Simon asintió. Se despertó en el ambiente un suave melisma fantasmal iracundo. Él sacudió la cabeza.
—Ya sabréis disculparme —dijo.
—Mensaje —dijo Marge—. Necesitamos que traslades una cosa. Por Billy. No me mires así…
—Pero… no puedo. Por eso estoy aquí. Esto… es como una adicción —dijo Simon—. El don es como una droga. No puedo volver a pasar por eso, yo…
—Chorradas —dijo Wati, débil pero audiblemente.
—Déjame que te lo explique.
Paul hablaba por primera vez. Tosió. De su espalda salió un gruñido, y el fantasma de Simon respondió con su propio lamento.

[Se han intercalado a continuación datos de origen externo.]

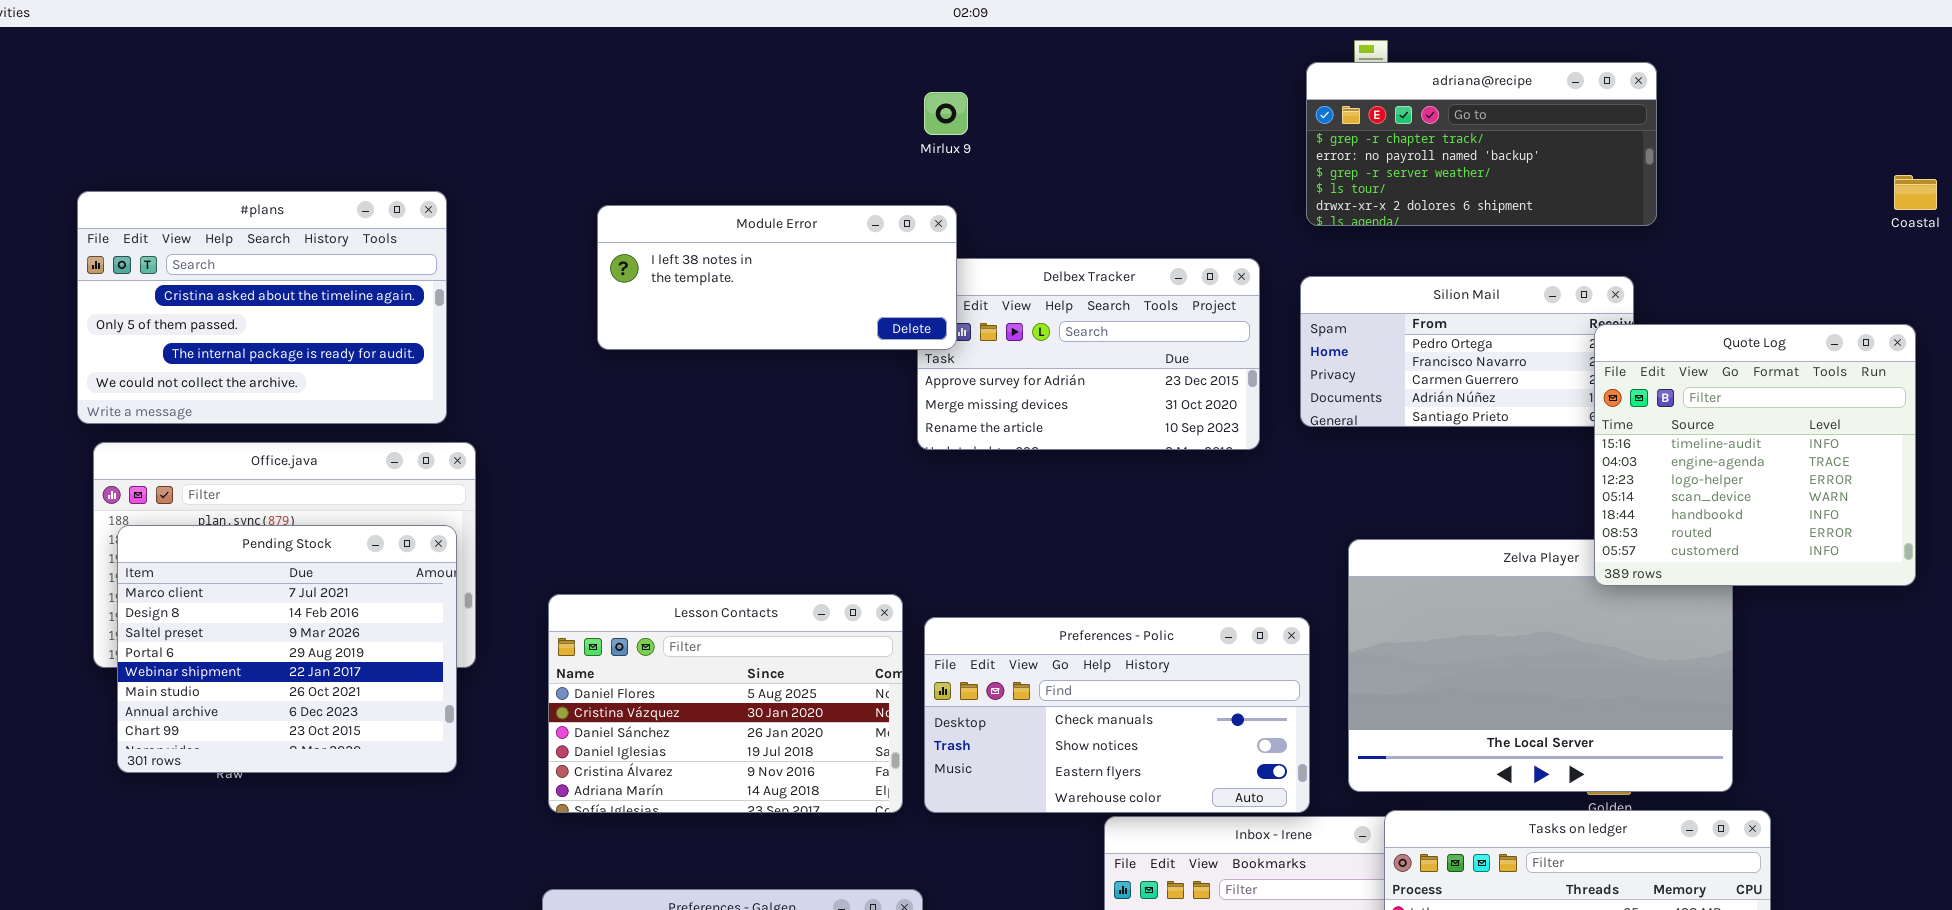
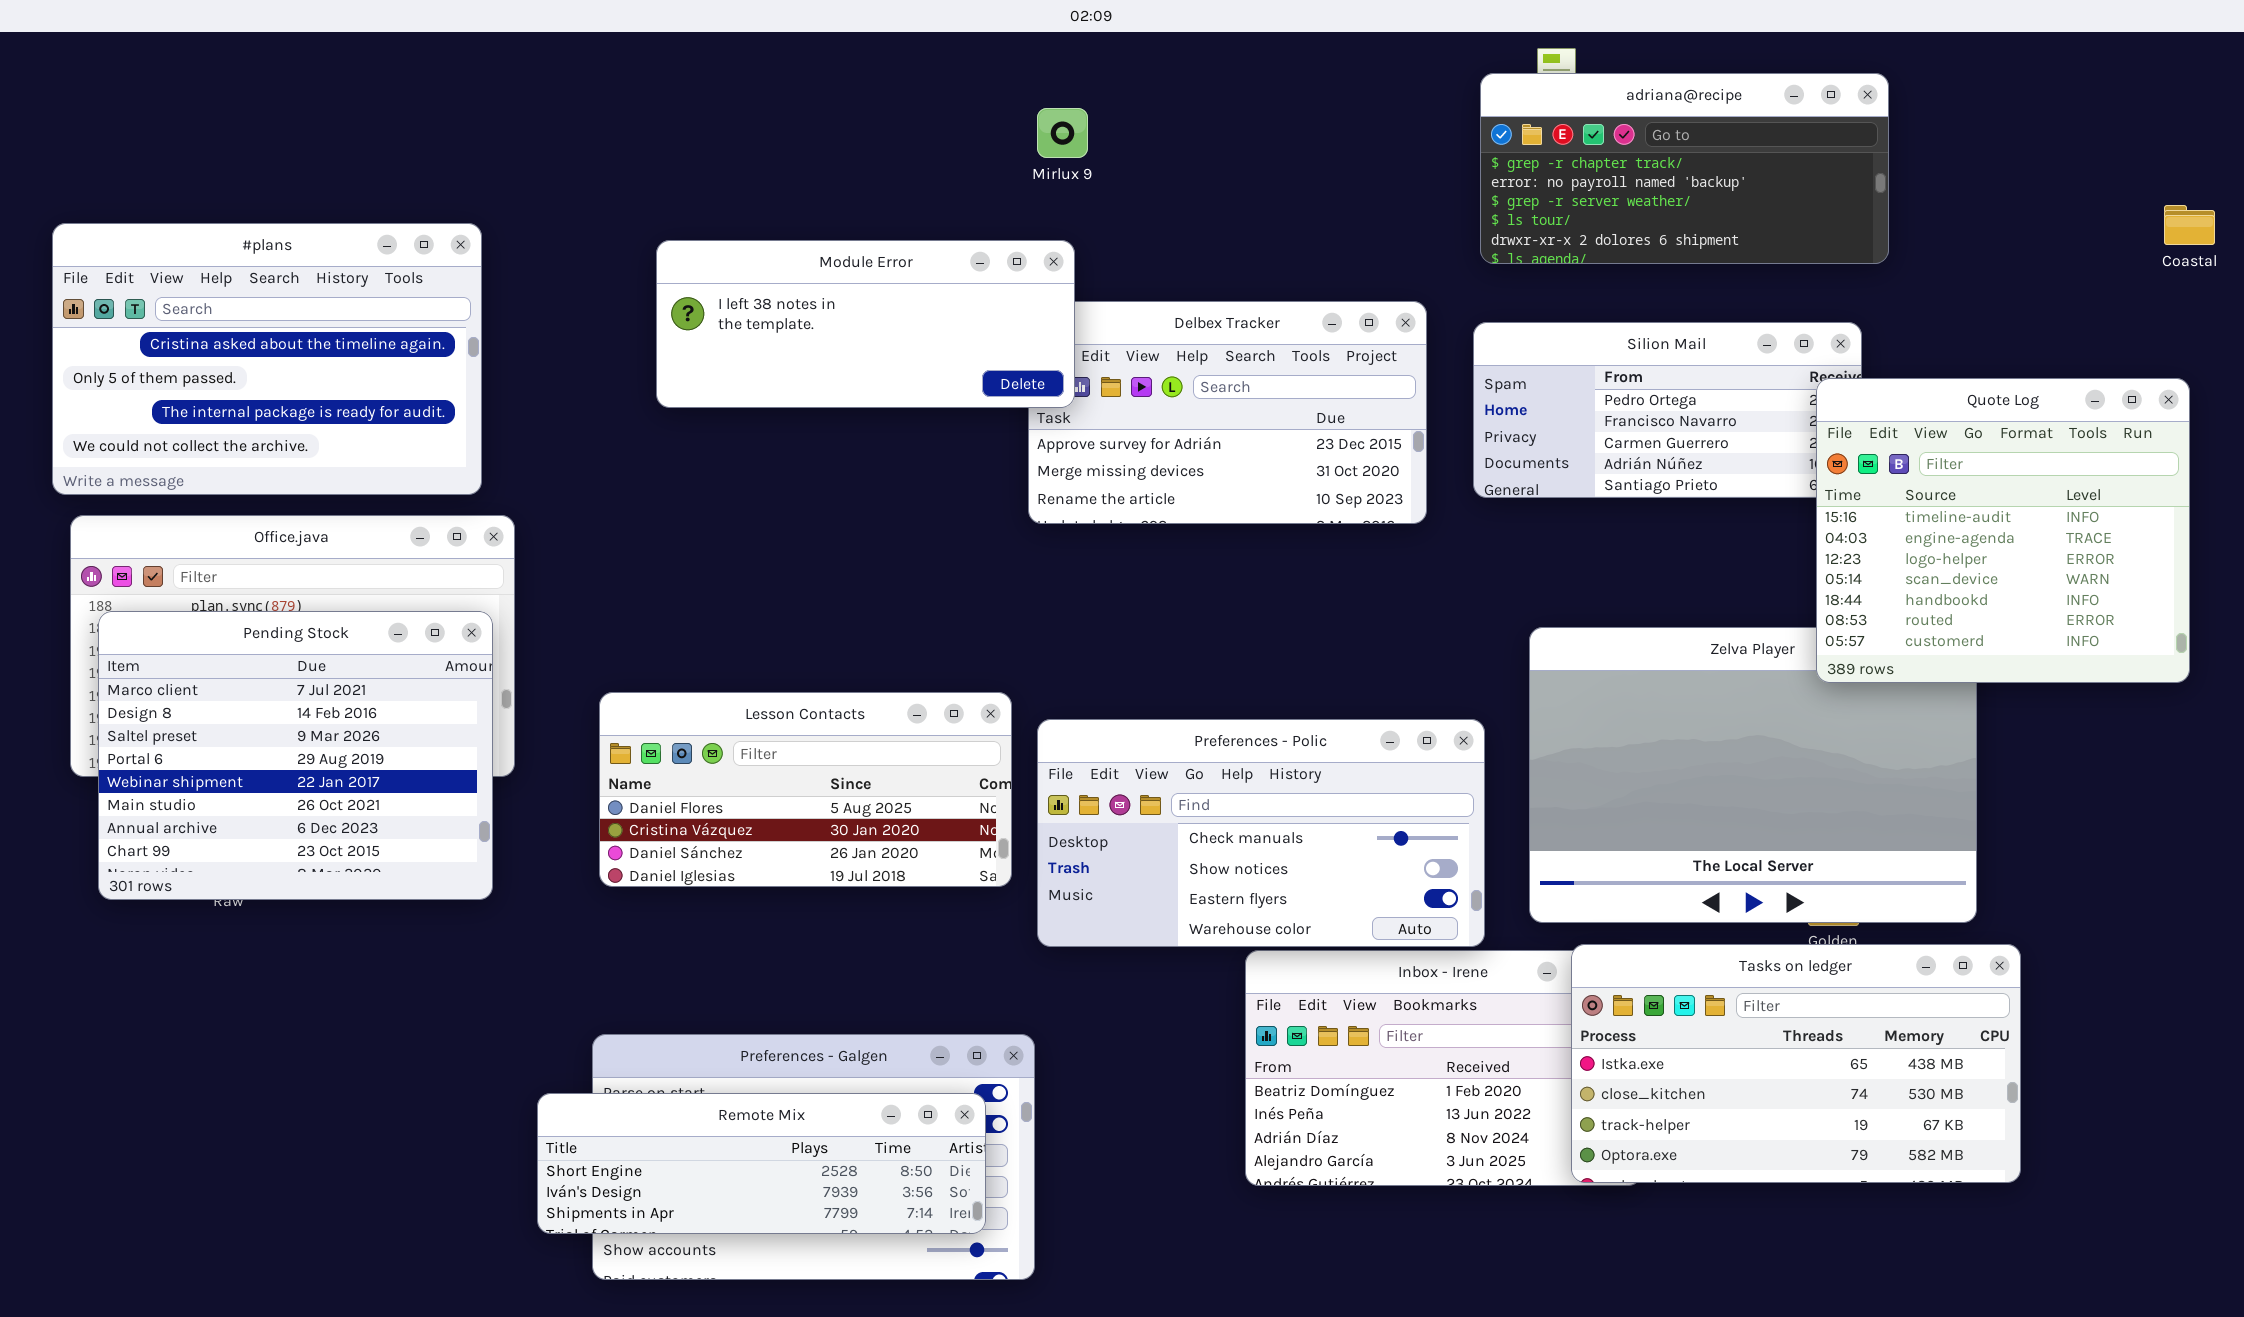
Lesson Contacts: [548,594,903,813] -> [599,692,1012,887], resized

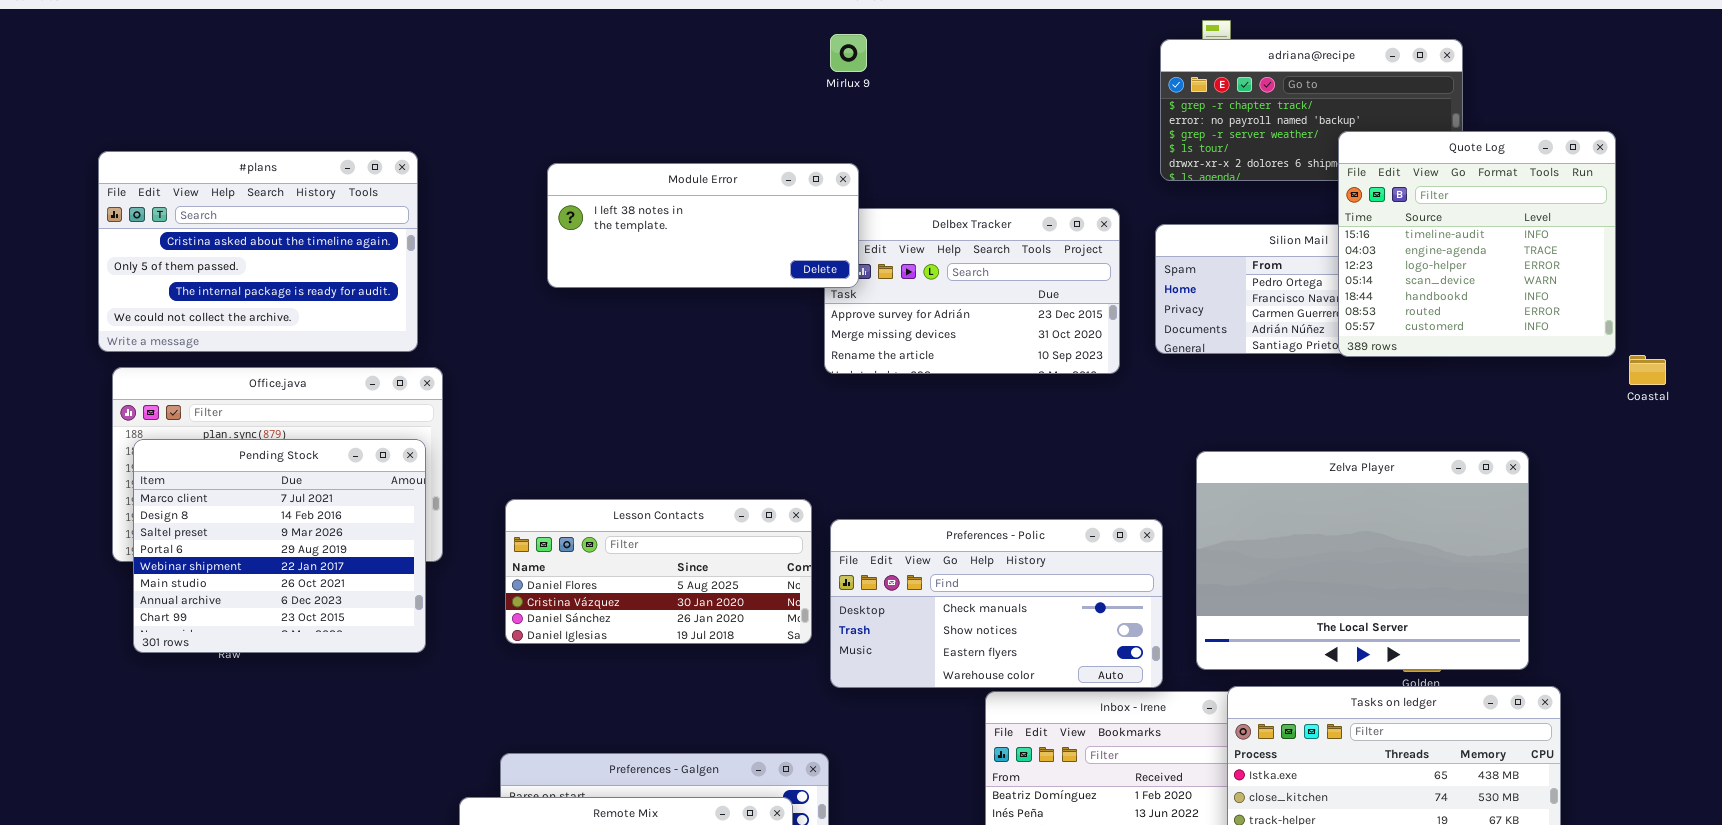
Mirlux 9: [1037,108,1088,158] -> [830,34,867,72], moved
Coastal: [2164,205,2215,245] -> [1629,355,1666,385], moved
Quote Log: [1816,378,2190,683] -> [1338,131,1616,357], moved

Paul se rascó con fuerza contra el marco de la puerta, hasta que su espalda volvió a guardar silencio.
—Acabo de cargarme al pedazo de mierda más peligroso que te puedas imaginar, por medio del método más horrible que haya tenido que emplear en toda mi vida —dijo—. Wati dijo que te metiste en esto porque te pagaron por hacerlo y que podrías haber salvado el mundo. Si Griz hubiera conseguido antes lo que quería… Así que gracias. Por eso. Pero vas a colaborar. La magia no es una droga. Lo que hizo por ti fue hacerte morir y que no te dieras cuenta de que habías muerto, una y otra vez.
»Mañana podrás hacer lo que te dé la gana. Pero hoy perteneces a Londres. ¿Entendido? Hay una cosa más que hay que portear. Ni siquiera tienes que teletransportarte, nada de volver a palmarla. Esto lo vas a hacer. Ni siquiera te lo estoy pidiendo por favor.